Friday, 3 April 2015

Perfect performance

 Pace, power, skill- he's got airything other buds heet, cuz ye just canny defend agenst that. He picks his target and goes for it, the other buds have got noo chance.

                                     




Right- thats enough football pundit speak, however apt it is for a description of this young Peregrine out on the washes yesterday afternoon. It swung down towards a passing Marsh harrier as I was watching a pair of Cranes feeding in the rough grass, and then shied at a Coot before scattering gulls and wildfowl in its wake with a low pass through the heat haze. Up until then the scene had been one of slumber, with masses of Wigeon, Pintail, Teal and Shoveler hard to discern out on the muddy quads and silt covered vegetation as they roosted like so many brown lumps and tussocks, the occasional white breast or emerald head the only things to stand out amongst the earthen tones of the after-flood.
A Merlin suddenly alighted in a bush just across the drain. It remained for a few minutes and then skipped off along the bank, making forays over the washland, darting low to the ground and landing briefly, head bobbing, alert, wary.
In the distance a Great Egret preened, and then a small flock of Teal flushed from beyond a small reedbed.
Looking along a drain bank, the unmistakeable shape of Peregrine. Blue backed and brown winged, it was the same young bird that had been bullying all the other birds, but now it was on the recieving end, as Black-headed gulls carefully swooped down and forced it up into the air.
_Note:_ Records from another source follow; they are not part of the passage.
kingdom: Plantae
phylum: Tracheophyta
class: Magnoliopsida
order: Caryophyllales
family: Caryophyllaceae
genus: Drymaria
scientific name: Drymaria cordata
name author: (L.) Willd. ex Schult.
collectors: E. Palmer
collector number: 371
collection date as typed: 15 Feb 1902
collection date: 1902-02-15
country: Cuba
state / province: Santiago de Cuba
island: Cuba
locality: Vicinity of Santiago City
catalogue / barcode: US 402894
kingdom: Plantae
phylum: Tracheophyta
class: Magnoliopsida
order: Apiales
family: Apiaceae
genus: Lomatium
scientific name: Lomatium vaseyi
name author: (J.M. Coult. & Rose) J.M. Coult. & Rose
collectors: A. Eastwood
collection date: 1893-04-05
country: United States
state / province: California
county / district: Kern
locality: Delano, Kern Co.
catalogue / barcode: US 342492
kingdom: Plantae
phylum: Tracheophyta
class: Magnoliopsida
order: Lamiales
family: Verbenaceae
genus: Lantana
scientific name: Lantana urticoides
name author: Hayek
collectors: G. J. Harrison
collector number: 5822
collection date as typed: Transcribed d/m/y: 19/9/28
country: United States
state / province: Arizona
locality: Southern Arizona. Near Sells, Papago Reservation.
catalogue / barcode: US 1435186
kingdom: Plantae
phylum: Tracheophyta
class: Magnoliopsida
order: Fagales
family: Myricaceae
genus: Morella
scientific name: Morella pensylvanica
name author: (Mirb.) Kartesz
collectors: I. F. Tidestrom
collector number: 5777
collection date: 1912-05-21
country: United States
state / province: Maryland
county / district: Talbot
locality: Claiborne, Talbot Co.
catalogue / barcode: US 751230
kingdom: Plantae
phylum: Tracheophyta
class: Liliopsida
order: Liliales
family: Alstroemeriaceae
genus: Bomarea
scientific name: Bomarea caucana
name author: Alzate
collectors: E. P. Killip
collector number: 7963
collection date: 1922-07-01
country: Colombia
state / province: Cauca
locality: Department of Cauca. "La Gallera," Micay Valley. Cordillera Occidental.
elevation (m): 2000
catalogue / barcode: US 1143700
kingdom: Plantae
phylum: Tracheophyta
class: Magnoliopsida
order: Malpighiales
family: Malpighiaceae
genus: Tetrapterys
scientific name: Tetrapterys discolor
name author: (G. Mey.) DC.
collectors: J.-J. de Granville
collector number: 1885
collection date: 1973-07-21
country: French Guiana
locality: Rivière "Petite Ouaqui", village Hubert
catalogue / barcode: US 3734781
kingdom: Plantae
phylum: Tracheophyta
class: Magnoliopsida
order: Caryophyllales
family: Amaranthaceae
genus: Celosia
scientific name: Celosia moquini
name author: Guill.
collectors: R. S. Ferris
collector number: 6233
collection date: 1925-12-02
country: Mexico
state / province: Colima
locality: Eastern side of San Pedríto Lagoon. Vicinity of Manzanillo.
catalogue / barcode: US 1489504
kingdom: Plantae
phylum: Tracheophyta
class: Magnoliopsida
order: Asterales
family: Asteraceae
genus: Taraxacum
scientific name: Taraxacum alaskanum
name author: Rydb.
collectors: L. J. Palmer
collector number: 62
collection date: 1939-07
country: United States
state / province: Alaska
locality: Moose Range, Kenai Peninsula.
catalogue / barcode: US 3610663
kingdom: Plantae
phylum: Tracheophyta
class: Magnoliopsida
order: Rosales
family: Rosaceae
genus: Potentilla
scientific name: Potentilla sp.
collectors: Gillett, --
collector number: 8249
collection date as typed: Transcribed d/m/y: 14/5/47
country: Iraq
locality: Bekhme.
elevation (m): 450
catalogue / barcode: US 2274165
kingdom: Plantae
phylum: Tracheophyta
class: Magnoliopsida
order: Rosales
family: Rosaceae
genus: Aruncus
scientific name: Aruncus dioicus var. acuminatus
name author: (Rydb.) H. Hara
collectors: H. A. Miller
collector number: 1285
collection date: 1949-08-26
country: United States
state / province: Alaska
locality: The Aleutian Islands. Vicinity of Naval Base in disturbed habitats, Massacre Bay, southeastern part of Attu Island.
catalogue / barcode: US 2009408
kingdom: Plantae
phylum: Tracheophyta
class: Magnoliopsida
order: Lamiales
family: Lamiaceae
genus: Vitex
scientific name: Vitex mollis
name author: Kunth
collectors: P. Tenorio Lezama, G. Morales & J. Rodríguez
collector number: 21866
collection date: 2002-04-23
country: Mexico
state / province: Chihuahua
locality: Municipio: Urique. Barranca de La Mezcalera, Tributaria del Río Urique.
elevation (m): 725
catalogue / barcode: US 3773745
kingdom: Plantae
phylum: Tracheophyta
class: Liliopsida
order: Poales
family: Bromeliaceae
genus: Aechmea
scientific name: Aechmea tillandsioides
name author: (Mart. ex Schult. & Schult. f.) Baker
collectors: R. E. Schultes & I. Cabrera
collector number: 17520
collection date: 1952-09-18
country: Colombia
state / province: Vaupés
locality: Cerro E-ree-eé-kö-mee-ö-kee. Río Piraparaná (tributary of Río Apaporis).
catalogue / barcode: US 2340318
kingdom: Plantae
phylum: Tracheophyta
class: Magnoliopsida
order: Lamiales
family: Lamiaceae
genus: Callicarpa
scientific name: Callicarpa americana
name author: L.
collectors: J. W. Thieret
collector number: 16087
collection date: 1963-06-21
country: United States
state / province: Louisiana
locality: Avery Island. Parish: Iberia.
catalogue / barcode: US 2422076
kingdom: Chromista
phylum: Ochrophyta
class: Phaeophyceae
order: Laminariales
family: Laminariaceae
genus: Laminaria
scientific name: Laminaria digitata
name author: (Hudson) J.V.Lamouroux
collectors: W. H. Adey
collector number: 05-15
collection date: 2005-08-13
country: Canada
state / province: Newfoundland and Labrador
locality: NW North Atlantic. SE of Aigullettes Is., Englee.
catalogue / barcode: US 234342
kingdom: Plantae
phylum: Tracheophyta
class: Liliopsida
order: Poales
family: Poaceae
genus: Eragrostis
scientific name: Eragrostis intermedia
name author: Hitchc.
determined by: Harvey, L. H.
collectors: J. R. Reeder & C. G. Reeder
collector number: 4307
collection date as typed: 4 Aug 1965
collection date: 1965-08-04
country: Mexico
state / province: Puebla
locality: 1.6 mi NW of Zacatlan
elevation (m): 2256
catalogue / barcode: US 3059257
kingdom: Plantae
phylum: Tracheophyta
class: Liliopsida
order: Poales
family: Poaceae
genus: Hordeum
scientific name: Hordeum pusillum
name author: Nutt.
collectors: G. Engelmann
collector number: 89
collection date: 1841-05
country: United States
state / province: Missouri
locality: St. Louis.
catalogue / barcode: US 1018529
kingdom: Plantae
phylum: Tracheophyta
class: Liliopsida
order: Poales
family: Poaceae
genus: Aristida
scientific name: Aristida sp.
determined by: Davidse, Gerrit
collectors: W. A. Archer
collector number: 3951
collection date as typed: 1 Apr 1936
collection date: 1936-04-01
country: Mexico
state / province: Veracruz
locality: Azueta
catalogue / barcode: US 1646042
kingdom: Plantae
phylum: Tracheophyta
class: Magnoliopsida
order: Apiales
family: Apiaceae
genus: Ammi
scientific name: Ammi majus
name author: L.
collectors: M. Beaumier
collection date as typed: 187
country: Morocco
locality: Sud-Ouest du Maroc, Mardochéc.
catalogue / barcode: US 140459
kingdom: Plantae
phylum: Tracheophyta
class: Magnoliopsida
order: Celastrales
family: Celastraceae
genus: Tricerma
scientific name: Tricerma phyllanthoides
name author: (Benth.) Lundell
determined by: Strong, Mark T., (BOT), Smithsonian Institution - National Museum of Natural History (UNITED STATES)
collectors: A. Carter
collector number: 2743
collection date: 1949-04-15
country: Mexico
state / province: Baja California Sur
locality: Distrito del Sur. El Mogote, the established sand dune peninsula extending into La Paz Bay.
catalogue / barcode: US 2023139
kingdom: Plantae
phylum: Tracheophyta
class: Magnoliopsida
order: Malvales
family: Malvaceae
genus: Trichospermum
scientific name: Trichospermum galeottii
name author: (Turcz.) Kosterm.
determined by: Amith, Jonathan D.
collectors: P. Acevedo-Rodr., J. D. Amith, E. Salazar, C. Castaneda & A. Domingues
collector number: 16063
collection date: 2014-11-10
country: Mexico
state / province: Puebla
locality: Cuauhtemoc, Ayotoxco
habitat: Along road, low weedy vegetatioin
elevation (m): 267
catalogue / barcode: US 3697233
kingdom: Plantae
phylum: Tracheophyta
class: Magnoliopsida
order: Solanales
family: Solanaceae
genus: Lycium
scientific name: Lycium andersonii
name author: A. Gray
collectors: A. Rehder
The peregrine slowly circled, gaining height all the time, but before it had gained the advantage, a Buzzard appeared from nowhere and stooped from the upper levels, putting the falcon on the defensive once more. The acrobatic display of the two raptors was played out in front of a huge flock of Golden plover that spread out in the distant blue.


                                         When the wind stops there are few better places to be.